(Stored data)
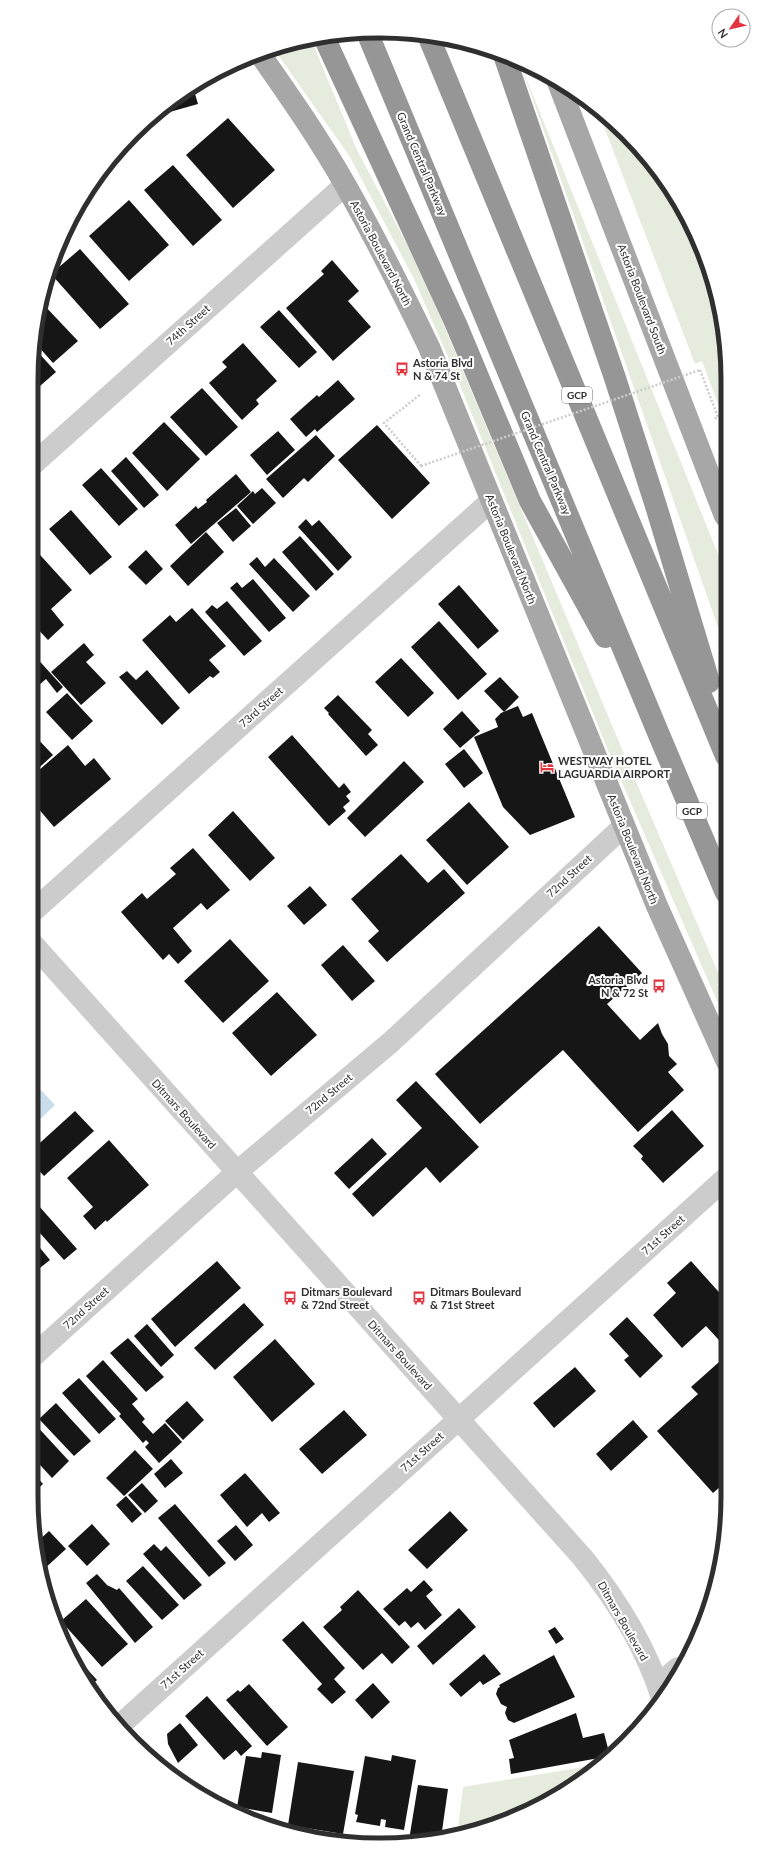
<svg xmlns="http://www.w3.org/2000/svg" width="759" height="1876" viewBox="0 0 759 1876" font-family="Lato,sans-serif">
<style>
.green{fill:#e5ecdd}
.water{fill:#c9deeb}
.building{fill:#161616}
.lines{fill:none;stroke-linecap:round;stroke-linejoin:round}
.path{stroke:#ccc;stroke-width:2.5;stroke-dasharray:2 2;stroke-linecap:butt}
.minor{stroke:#ccc;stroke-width:22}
.major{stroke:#a7a7a7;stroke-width:22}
.highway{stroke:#969696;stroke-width:22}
.path-bridge{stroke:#ccc;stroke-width:2.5;stroke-dasharray:2 2;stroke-linecap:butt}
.labels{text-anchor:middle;stroke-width:4;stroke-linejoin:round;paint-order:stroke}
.shield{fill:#fff;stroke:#6d6d6d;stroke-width:1}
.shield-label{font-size:10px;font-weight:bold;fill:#2f2f2f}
.street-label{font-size:11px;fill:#2f2f2f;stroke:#fff}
.poi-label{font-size:11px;font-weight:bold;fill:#2f2f2f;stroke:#fff;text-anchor:start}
.rim{fill:none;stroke:#2f2f2f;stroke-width:5}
</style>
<rect width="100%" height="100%" fill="#fff"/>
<path class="green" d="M311 39 357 150 421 271 622 749 727 993V1024L607 748 455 373 414 279 350 157 274 49 289 43Z
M520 63 726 574V646L720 633Z
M598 111 642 150 692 226 725 334V438L720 424 724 420 702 361 695 364Z
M602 1764 554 1798 457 1835 463 1787Z"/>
<path class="water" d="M41 1090 55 1105 31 1128V1099Z"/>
<path class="building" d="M193 87 198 104 152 117 167 103Z
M228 118 275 170 233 208 186 155Z
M173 165 222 220 193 246 144 190Z
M129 200 169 245 129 281 89 236Z
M80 249 129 304 100 329 51 274Z
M332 260 359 291 348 301 371 327 333 361 286 308 324 274 321 271Z
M43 304 78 341 53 363 37 345Z
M279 310 317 352 299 368 260 327Z
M243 343 277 381 256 400 259 404 242 420 209 383 227 367 222 362Z
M36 350 56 372 40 386 31 377Z
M338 380 355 399 317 432 315 429 306 437 290 419 317 395 319 397Z
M202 388 238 427 206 456 170 417Z
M164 422 200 459 167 491 132 453Z
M377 425 430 483 392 519 338 460Z
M278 431 295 450 267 475 250 455Z
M316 435 335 456 308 482 304 478 283 498 266 479Z
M126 457 159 495 144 508 111 471Z
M101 468 138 509 119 526 82 485Z
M236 474 251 492 191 544 175 525 196 506 198 509 207 502 206 500Z
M262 488 276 503 253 524 237 506 253 491 255 494Z
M236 508 251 526 233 542 217 523Z
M71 510 112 557 90 575 49 529Z
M306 519 312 526 319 520 352 557 338 571 298 527Z
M206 532 224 552 188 586 170 566Z
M300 536 334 574 316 591 282 552Z
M31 545 72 590 51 609 64 625 48 640 34 625 31 628Z
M146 550 163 569 146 585 128 567Z
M257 557 265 567 274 558 310 596 293 612 249 564Z
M253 579 286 618 269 632 230 588 237 582 242 588Z
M459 585 499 631 478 649 438 604Z
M227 601 262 641 244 656 205 612 212 605 217 609Z
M192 608 226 646 209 660 220 672 213 678 210 676 189 694 142 640 170 615 176 622Z
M439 621 487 674 458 700 411 647Z
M84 643 94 655 86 662 106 683 81 705 51 672Z
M34 655 63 687 57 693 46 679 31 692V657Z
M401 658 434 693 408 717 375 682Z
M147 670 180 708 162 725 119 677 127 671 136 680Z
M500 677 519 697 504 712 484 691Z
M67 693 93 721 72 740 46 712Z
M338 695 372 730 368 734 378 745 366 756 328 714 329 713 324 708Z
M518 706 523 717 532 713 575 817 530 835 503 807 474 737 498 727 495 719 501 713Z
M462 711 480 731 460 748 443 729Z
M292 735 339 788 344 783 351 792 346 796 350 801 343 807 346 811 329 826 268 757Z
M35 736 53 755 31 775V740Z
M68 745 85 766 94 758 111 779 54 827 37 807 31 812V777Z
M464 749 483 773 464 788 445 764Z
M404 761 424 782 365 837 347 818Z
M469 802 509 847 467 885 426 840Z
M233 811 275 858 250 881 208 835Z
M193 848 230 890 207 910 201 903 173 928 192 951 178 964 169 954 163 960 121 912 142 893 147 899 176 874 170 868Z
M401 854 428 883 444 869 465 893 387 962 368 941 379 931 351 899Z
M310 886 327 905 304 925 287 906Z
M599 926 642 973 607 1004 640 1040 658 1023 662 1034 668 1044 669 1056 677 1064 668 1072 684 1090 638 1132 563 1050 480 1124 435 1074Z
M230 939 269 981 223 1023 184 981Z
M343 945 375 981 352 1001 321 965Z
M277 992 317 1035 271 1076 232 1033Z
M416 1081 479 1147 440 1183 426 1167 373 1217 352 1194 422 1128 396 1100Z
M672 1110 704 1146 663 1183 641 1159 643 1156 633 1146Z
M75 1111 94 1131 44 1176 31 1162V1151Z
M372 1138 387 1154 349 1189 334 1173Z
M109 1140 149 1185 107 1222 106 1220 95 1230 83 1216 93 1207 67 1178Z
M31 1197 77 1249 64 1260 31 1223Z
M31 1237 50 1260 31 1275Z
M217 1261 241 1288 175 1347 151 1319Z
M691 1261 726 1300 727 1298 728 1350 706 1326 682 1348 653 1315 676 1293 667 1283Z
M244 1303 264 1325 215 1370 194 1348Z
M627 1317 663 1356 640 1378 624 1360 629 1356 609 1334Z
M147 1324 174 1355 161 1367 134 1336Z
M128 1338 164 1377 146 1392 110 1353Z
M275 1339 315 1384 272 1422 233 1377Z
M728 1354V1480L713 1493 657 1431 698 1394 691 1387Z
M103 1360 138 1399 132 1404 145 1419 142 1422 153 1434 165 1423 182 1442 159 1463 145 1447 149 1443 146 1440 143 1443 119 1416 121 1414 86 1376Z
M575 1367 596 1391 554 1428 533 1403Z
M79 1378 116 1419 99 1434 62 1393Z
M187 1401 204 1420 183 1440 165 1421Z
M56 1403 91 1441 74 1456 39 1419Z
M344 1410 367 1435 322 1474 299 1449Z
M633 1420 648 1437 611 1471 596 1454Z
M33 1422 69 1461 52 1478 31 1455V1424Z
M135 1450 153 1469 124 1496 106 1478Z
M171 1459 183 1473 165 1488 154 1474Z
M31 1470 43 1484 31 1495Z
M245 1473 280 1513 269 1522 262 1513 247 1527 220 1495Z
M142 1483 158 1501 145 1513 128 1495Z
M126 1496 142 1514 132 1523 116 1505Z
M175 1504 226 1563 209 1577 158 1518Z
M450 1511 468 1530 427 1569 408 1550Z
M92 1524 110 1544 87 1566 68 1546Z
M236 1525 253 1545 235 1561 217 1541Z
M49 1531 66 1549 43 1570 38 1541Z
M154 1544 161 1551 166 1546 202 1585 184 1600 143 1554Z
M143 1566 179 1605 162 1620 126 1581Z
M97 1574 107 1585 117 1590 119 1588 153 1627 135 1643 86 1583Z
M424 1580 433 1590 426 1596 442 1615 425 1630 418 1622 411 1628 405 1621 399 1626 383 1609 407 1588 411 1592Z
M358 1590 410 1647 392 1664 382 1653 363 1670 323 1627 342 1610 340 1607Z
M86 1599 128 1644 102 1667 61 1621Z
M459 1608 476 1627 433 1665 417 1646Z
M303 1621 345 1668 334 1679 346 1692 332 1704 317 1689 322 1684 282 1640Z
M555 1627 564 1639 556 1644 548 1631Z
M67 1647 97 1680 89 1687 78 1671Z
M484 1654 501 1674 483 1685 480 1681 461 1697 449 1684Z
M554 1655 575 1697 514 1723 508 1720 505 1713 507 1707 501 1704 496 1694 498 1688 500 1687 499 1685Z
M373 1683 390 1702 372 1719 355 1700Z
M249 1684 288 1727 267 1746 226 1700 238 1690 240 1692Z
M207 1696 252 1746 241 1756 236 1750 224 1760 185 1716Z
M576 1713 583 1738 604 1733 610 1756 511 1774 509 1759 514 1758 509 1740Z
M180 1723 198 1745 178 1763 168 1744 167 1734Z
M262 1752 281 1755 272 1813 237 1807 246 1756 261 1758Z
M392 1755 416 1760 404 1830 385 1827 386 1820 381 1819 380 1826 356 1822 358 1815 355 1814 365 1756 391 1761Z
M298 1762 354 1771 343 1834 288 1825Z
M418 1785 448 1789 441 1838 409 1840Z"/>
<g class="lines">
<path class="path" d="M700 370 718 417 714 419
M421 466 384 423 421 394"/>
<path class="minor" d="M31 466 345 185
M31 913 491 501
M31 942 583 1558C616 1599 646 1647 662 1698
M31 1358 237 1172 391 1042 624 826
M658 1685 678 1668
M118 1727 727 1177"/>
<path class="major" d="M260 54C290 97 320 140 346 186 376 239 403 293 429 347L657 906 727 1062
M558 82 725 516"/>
<path class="highway" d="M367 32 657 730 726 893
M428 35 726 756
M324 37 456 324 530 501 605 637
M504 55 615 378 656 506 709 682"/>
<path class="path-bridge" d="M421 466 700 370"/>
</g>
<defs>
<g id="bus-bare" transform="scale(1.08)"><path d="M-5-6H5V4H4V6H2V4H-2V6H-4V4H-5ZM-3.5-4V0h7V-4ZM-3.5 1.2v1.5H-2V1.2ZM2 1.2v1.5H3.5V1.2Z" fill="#e23540" stroke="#fff" stroke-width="2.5" paint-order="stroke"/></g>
<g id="hotel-bare" transform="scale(1.08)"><path d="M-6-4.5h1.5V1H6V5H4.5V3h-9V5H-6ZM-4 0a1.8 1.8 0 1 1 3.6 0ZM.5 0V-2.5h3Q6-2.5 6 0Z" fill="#e23540" stroke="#fff" stroke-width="2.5" paint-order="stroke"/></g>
</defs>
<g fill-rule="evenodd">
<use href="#bus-bare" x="402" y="369"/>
<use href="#hotel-bare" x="547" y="767"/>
<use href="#bus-bare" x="659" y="986"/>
<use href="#bus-bare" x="290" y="1298"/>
<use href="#bus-bare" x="419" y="1298"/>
</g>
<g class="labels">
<g class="shield">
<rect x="562" y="387" width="30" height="16" rx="3"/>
<rect x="677" y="803" width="30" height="16" rx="3"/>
</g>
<g class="shield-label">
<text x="577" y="399">GCP</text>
<text x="692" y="815">GCP</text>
</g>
<g class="street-label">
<text transform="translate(422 164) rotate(67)" y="4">Grand Central Parkway</text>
<text transform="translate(381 253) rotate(62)" y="4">Astoria Boulevard North</text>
<text transform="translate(642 299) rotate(69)" y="4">Astoria Boulevard South</text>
<text transform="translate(188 325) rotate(-42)" y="4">74th Street</text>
<text transform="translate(546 463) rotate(67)" y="4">Grand Central Parkway</text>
<text transform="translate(511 549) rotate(68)" y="4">Astoria Boulevard North</text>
<text transform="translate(261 707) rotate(-42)" y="4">73rd Street</text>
<text transform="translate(633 849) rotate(68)" y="4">Astoria Boulevard North</text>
<text transform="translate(569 876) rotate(-43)" y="4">72nd Street</text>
<text transform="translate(329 1094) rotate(-40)" y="4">72nd Street</text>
<text transform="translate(184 1114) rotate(48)" y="4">Ditmars Boulevard</text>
<text transform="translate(663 1235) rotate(-42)" y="4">71st Street</text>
<text transform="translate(86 1308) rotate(-42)" y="4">72nd Street</text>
<text transform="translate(400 1355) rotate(48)" y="4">Ditmars Boulevard</text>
<text transform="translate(422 1452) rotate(-42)" y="4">71st Street</text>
<text transform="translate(623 1621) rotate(60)" y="4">Ditmars Boulevard</text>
<text transform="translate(182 1669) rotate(-42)" y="4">71st Street</text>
</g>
<g class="poi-label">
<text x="413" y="367">Astoria Blvd<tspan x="413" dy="13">N &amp; 74 St</tspan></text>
<text x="558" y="765">WESTWAY HOTEL<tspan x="558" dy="13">LAGUARDIA AIRPORT</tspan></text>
<text x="648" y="984" text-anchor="end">Astoria Blvd<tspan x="648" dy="13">N &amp; 72 St</tspan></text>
<text x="301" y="1296">Ditmars Boulevard<tspan x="301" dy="13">&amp; 72nd Street</tspan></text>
<text x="430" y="1296">Ditmars Boulevard<tspan x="430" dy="13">&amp; 71st Street</tspan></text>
</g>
</g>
<path d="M0 0H759V1876H0ZM379 38H380A341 341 0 0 1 721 379V1497A341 341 0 0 1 380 1838H379A341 341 0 0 1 38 1497V379A341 341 0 0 1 379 38Z" fill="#fff" fill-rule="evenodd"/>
<path class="rim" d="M379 38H380A341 341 0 0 1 721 379V1497A341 341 0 0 1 380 1838H379A341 341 0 0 1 38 1497V379A341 341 0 0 1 379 38Z"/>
<g transform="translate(731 28) rotate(236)"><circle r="19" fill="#ffffff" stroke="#acacac"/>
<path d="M0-3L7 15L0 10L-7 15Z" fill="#e23540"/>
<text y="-6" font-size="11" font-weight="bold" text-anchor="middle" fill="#2f2f2f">N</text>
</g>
</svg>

▸ Work instruction
Once you have read the records above, say how many of their lines contain the word "middle", giving only that figure.

▸ Exercise solution
2